Apple’s big event, its September keynote, will be going down Wednesday at 10 a.m. PT, or 1 p.m. ET. Here are a few things to remember if you’re thinking about livestreaming it from Apple.
You’ll need to use Safari.
Cue the “LOL, the one time a year I use Safari” jokes, but, yeah, if you haven’t upgraded the browser in a while or don’t have it installed, you’ll want to make sure you have it at the ready; otherwise, going to the livestreaming Apple page is gonna give you nothing.
The good stuff may not come during the first hour.
The unveiling of the new iPhone will be the highlight of the event, and Apple knows that. So if you care about the iPhone stuff, you can probably skip the first hour or so. In 2015, the iPhone 6s announcement happened around 93 minutes into a 140-minute presentation — though, in 2014, Tim Cook launched immediately into the iPhone 6 news, so you never know.
Still, Apple’s standard operating procedure is to talk about updates and sales numbers and other smaller stuff before getting to the new phone. One caveat: If you are super into smartwatches, there’s a very good chance the Apple Watch 2 will be announced tomorrow, and that will most likely happen before the iPhone 7 reveal.
Maybe avoid Twitter?
I mean, obviously check in with the Select All Twitter account constantly, but Twitter during an Apple keynote is tens of thousands of tech people doing “yes, and” improv live, which is like a production of Swan Lake put on by horses. There are funny tech people out there, but the good-versus-not-good joke ratio during an Apple keynote on Twitter is pretty abysmal.
Also, maybe just don’t watch it?
John Herrman put this much more poetically over at the Awl in 2014, but, basically, consider how much you care about being among the absolutely first to know about, like, whether the new iPhone will come with Bluetooth earphones or ones that plug into the Lightning port. (Also, if you’re watching the livestream, you won’t be the first to know — it’s on about a ten-second delay from what folks are seeing at the Bill Graham Civic Auditorium in San Francisco.)

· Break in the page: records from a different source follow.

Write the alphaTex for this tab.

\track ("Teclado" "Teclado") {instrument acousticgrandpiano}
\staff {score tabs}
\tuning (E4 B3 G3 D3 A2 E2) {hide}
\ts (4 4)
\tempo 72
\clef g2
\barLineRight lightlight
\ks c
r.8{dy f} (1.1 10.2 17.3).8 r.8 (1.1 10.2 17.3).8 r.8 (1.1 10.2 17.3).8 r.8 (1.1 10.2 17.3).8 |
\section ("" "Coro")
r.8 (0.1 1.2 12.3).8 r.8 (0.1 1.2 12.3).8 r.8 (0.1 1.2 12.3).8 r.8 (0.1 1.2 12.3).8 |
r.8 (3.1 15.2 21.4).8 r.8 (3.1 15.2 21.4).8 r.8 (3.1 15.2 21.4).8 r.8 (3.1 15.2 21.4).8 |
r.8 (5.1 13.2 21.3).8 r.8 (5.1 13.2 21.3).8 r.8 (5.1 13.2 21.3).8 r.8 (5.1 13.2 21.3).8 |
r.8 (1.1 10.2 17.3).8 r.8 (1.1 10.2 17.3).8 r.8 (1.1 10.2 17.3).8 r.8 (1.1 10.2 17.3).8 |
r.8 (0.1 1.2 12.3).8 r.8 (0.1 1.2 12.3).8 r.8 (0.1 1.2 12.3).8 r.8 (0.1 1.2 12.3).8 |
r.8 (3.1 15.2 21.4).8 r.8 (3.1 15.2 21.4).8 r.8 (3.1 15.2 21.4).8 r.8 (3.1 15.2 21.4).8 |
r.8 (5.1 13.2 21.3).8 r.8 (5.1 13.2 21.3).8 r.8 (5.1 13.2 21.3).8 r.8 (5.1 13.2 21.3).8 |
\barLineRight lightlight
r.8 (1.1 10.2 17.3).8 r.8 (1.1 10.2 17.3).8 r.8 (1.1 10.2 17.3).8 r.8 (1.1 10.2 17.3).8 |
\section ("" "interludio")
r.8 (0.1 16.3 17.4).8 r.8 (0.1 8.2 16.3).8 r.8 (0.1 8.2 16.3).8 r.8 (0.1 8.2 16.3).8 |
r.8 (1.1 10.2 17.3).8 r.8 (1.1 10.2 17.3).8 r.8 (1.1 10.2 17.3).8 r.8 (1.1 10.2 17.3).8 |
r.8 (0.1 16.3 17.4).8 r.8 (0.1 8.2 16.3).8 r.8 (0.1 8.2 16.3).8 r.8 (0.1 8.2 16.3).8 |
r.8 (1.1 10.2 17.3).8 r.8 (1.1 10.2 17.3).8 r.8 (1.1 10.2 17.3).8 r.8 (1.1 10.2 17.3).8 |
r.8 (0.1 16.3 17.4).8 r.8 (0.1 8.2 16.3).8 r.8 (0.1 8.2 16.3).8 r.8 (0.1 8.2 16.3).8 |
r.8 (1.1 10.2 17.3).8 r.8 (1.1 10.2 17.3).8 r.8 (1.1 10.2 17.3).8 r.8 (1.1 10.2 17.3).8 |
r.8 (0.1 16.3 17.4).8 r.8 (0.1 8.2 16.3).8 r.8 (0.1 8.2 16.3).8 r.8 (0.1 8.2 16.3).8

If you’re not a serious spec-head or gadget nerd, do you need to watch a two-hour-long PowerPoint (er, excuse me, Keynote) presentation about what a company plans to sell? There will be detailed roundups of every section of the keynote within minutes, and deeper analyses and buyer’s guides and hot takes and counterintuitive takes about Apple’s keynote by mid-afternoon Wednesday, and continuing on for probably the rest of the week. You will get your fill of Apple news, regardless of whether you watch the livestream or not.
No one can argue that Apple makes revolutionary products. That doesn’t mean you have to watch this particular iteration of the revolution be televised.